Though the worst landing Wojahn recalled was on an the island Peleliu.

“We landed there in ’44 and we had about between 300 and 500 yards of reef there that we had to cross before we got to shore,” Wojahn said.

They landed next to the end of an airstrip and took heavy fire from Japanese artillery and other defenses, he said.

After his service Wojahn spent a couple of years farming, then driving trucks and contracting before he settled into a job as a game warden.

He spent 21 years in Swift County as a game warden. An additional five were spent here in New Ulm.
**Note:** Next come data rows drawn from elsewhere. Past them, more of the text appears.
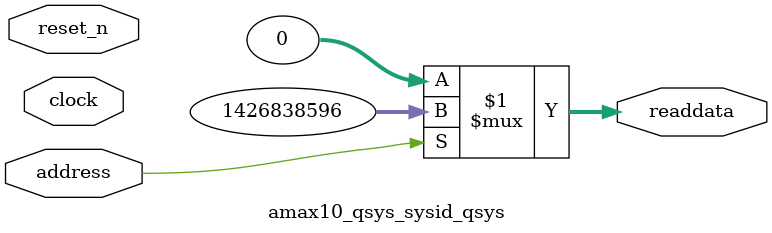
<source format=v>

`timescale 1ns / 1ps
// synthesis translate_on

// turn off superfluous verilog processor warnings 
// altera message_level Level1 
// altera message_off 10034 10035 10036 10037 10230 10240 10030 

module amax10_qsys_sysid_qsys (
               // inputs:
                address,
                clock,
                reset_n,

               // outputs:
                readdata
             )
;

  output  [ 31: 0] readdata;
  input            address;
  input            clock;
  input            reset_n;

  wire    [ 31: 0] readdata;
  //control_slave, which is an e_avalon_slave
  assign readdata = address ? 1426838596 : 0;

endmodule




</source>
“I enjoyed the night work — watching for deer shiners and in the spring of the year the fish poachers,” Wojahn said. “In the later years I got to flying along with the pilots as an observer at night looking for deer shiners.”

Shiners hunt for deer at night by using powerful flashlights to spot then shoot them, which is illegal.

Wojahn said he enjoyed flying and took some lessons after he served, but never could afford a plane so most of his flight time took place during his game warden work.

During that time he was on-call 24/7, unless he took a vacation that got him out of the area, Wojahn said.

He liked being outside and moving around a lot, he said. Now Wojahn keeps himself busy fishing, singing in his church choir and working with various veteran organizations such as the Disabled American Veterans.